We can speak of a combination of circumstances. In the history of human evolution, the ability to reproduce has always been extremely valued and associated with performance. Clearly, the more children you had, the better you were perceived. This may explain why some men give in to this instinctive biological need to reproduce and renew, when they can, reproductive success. Especially since these men are helped to achieve this biologically. They do not experience the same decline in fertility experienced by women during menopause, nor are they concerned by the increased risks associated with late delivery. And if they are in a relationship with a younger woman, as is often the case, the desire to start a family may appear all the stronger, motivated by the partner. Some men I interviewed during my investigation also told me that they waited to meet the right person to take action.
Becoming a father at over 60 remains a rare phenomenon, which is usually observed in rich, famous and/or powerful people.
Anna Machin, researcher in evolutionary anthropology
Behind this desire for fatherhood among the over 60s, would there not be a desire to restart the clock at zero? To rejuvenate themselves by taking on the role of "young" father, or even to protect themselves from their close mortality?

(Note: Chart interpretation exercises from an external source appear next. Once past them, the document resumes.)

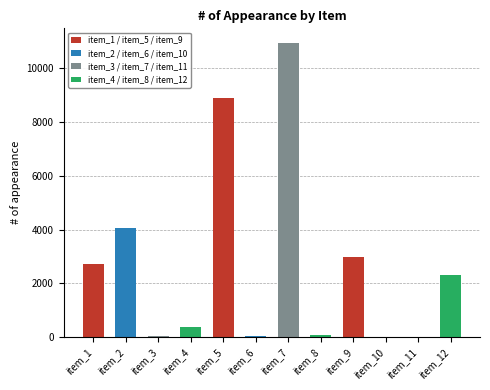

Which has a higher value, item_4 or item_2?

item_2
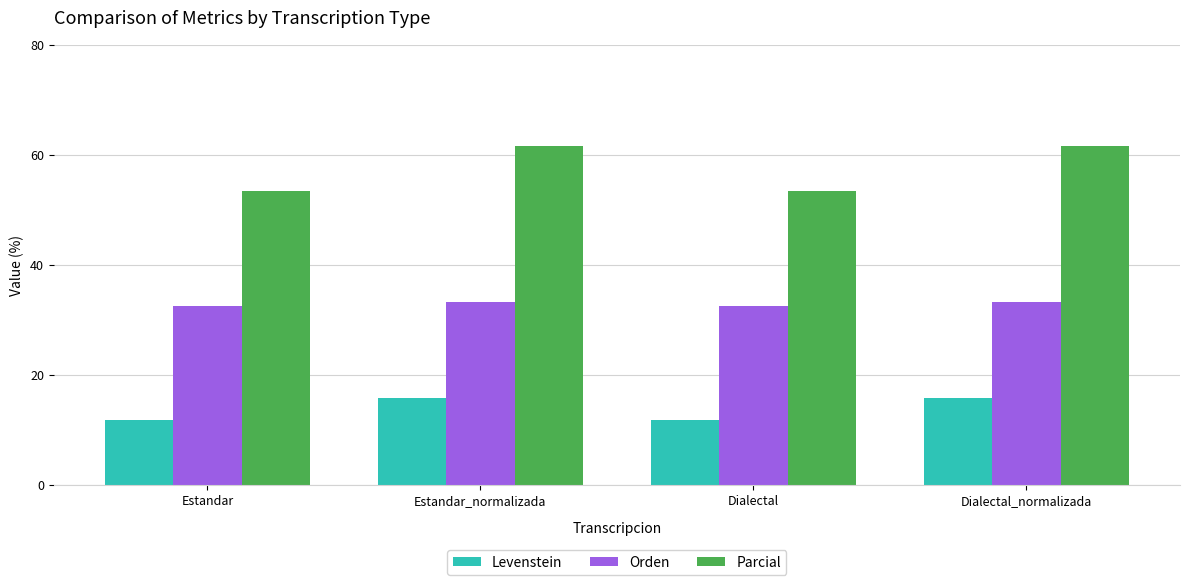

What is the sum of all Parcial values?

229.7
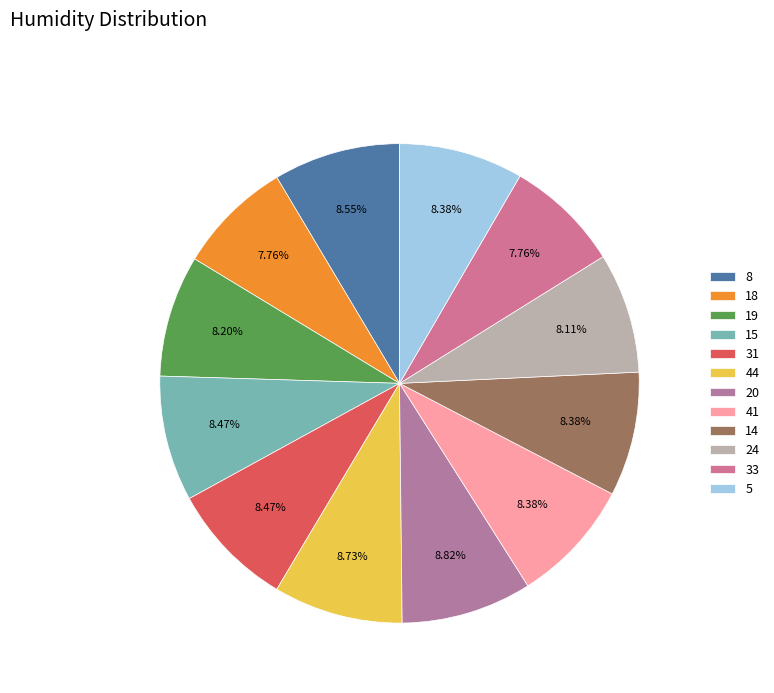

What is the change in value from 15 to 14?

-1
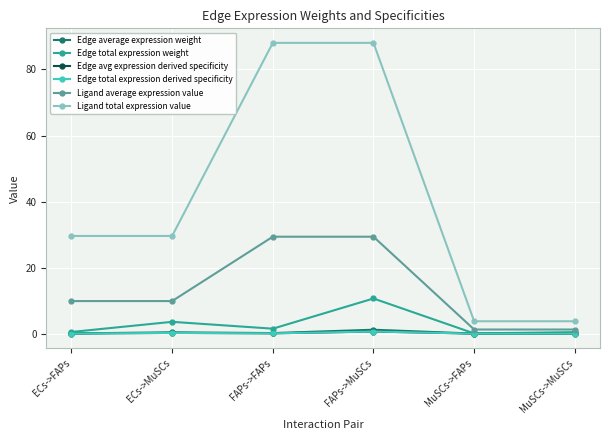

True or false: Ligand total expression value and Edge average expression weight cross at least once.

False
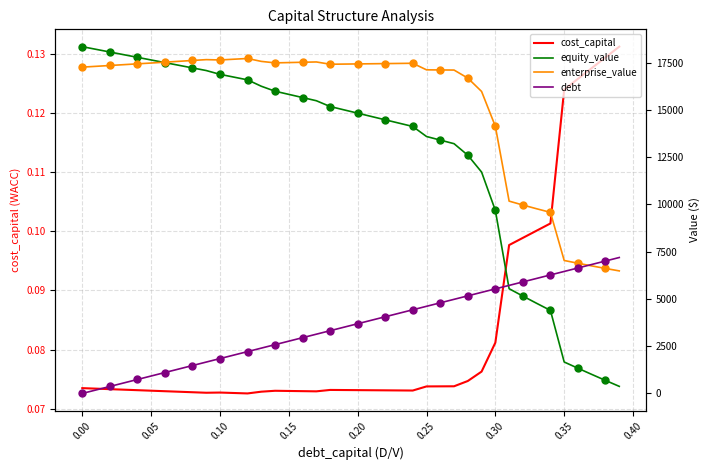

List the series in order of their overall mean, highest first.

enterprise_value, equity_value, debt, cost_capital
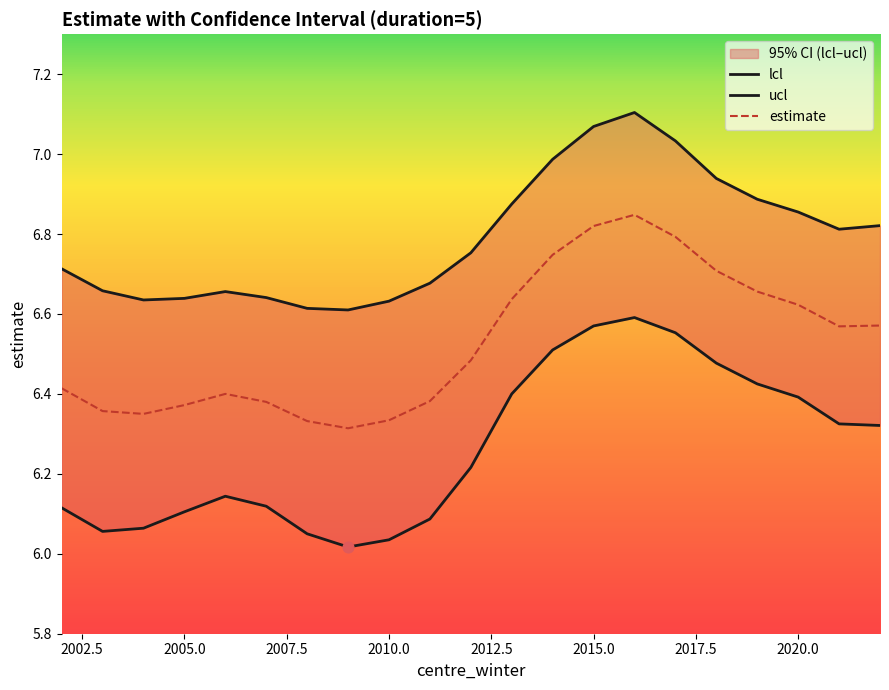

What is the total value across all series at 2010?

19.0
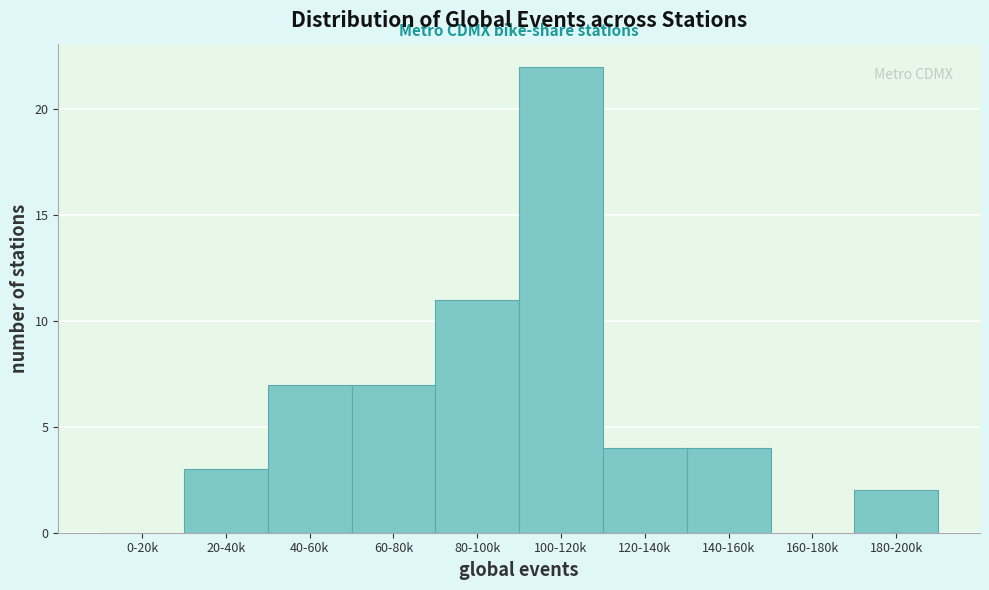

Reading left to right, transcribe all the data shown in this chart.

0-20k=0	20-40k=3	40-60k=7	60-80k=7	80-100k=11	100-120k=22	120-140k=4	140-160k=4	160-180k=0	180-200k=2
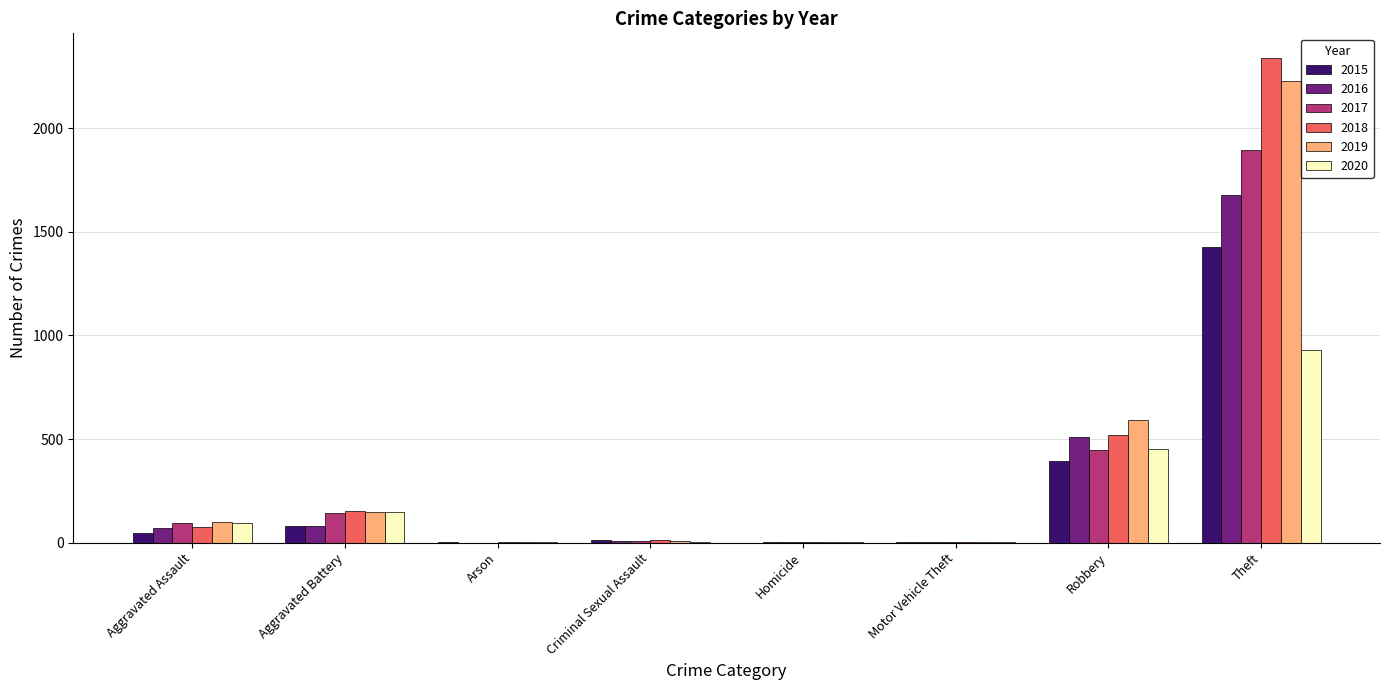

True or false: 2015 has a value of 82 at Aggravated Battery.

True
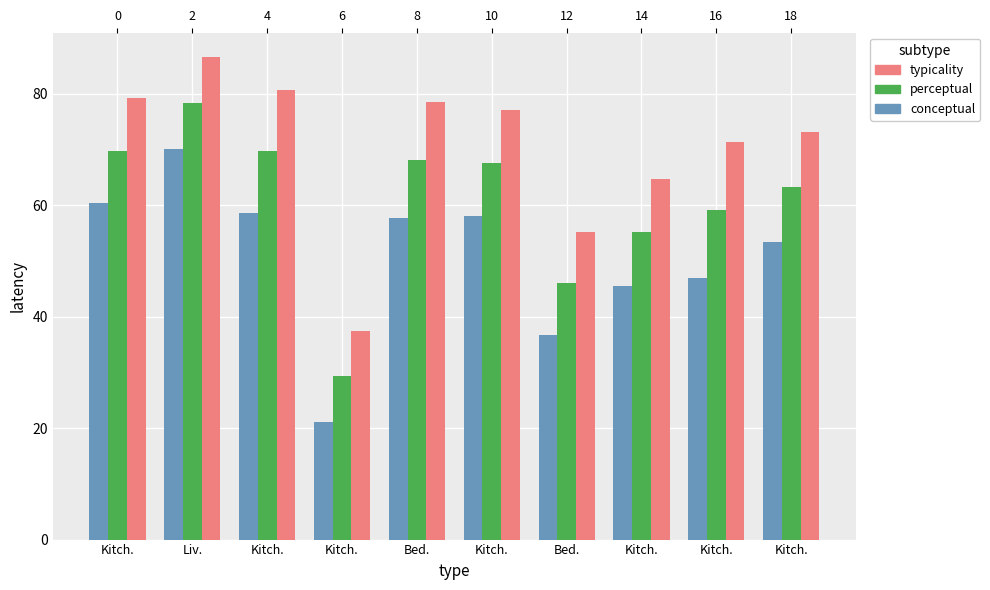

Between Liv. and Kitch., which is larger?

Liv.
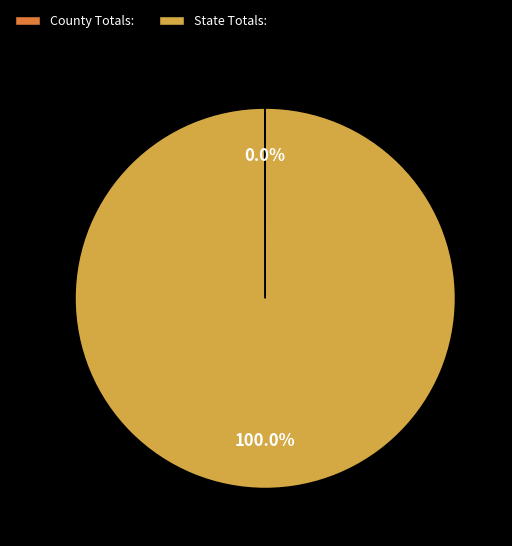

To the nearest percent, what is the average slice percentage?

50%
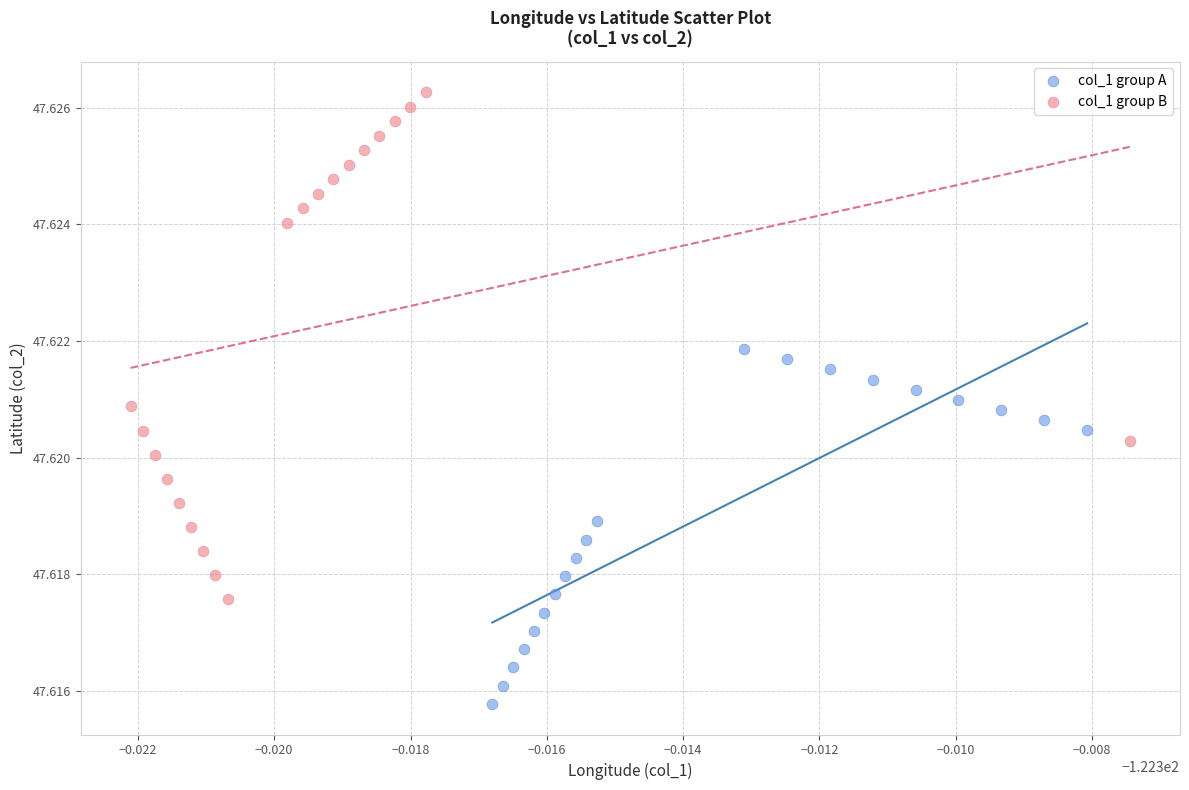

Which series has the largest Y range (max minus min)?

col_1 group B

There is no evidence to support this hypothesis, but it can be considered in men who believe that their virility feeds their identity or strengthens their ego. But this reflection does not seem to be in the minority.
Freed from the biological clock, can we imagine that it is also easier for them to project themselves into a late paternity?
Absolutely. In their eyes, fatherhood is not a physical constraint and represents little risk, except that of not seeing their child grow up. Contrary to popular belief, many feel that this parenthood comes at a high point in their lives since they are financially and professionally stable, or even at the peak of their careers. With the pressure of success behind them, this leaves them plenty of time to devote more time to their offspring.
How do they apprehend their relationship with the child, their age gap, the possibility of being a burden on their child in the event of an illness related to old age?
This question of their own mortality is at the center of their concerns. Of course, most of them dread that fateful moment. Some fear that they won't stay long enough to see the child grow up. Others make sure to maintain a healthy lifestyle as much as possible and maintain their physical fitness more to give themselves the chance to be there as long as possible.
In their eyes, fatherhood is not a physical constraint and represents little risk, except that of not seeing their child grow up.
Anna Machin, researcher in evolutionary anthropology
When the child arrives, how do they experience this late parenting?
The majority of them are doing very well. This is due to their previous experiences. Many have already had children and see this new baby as yet another chance to do things well and better.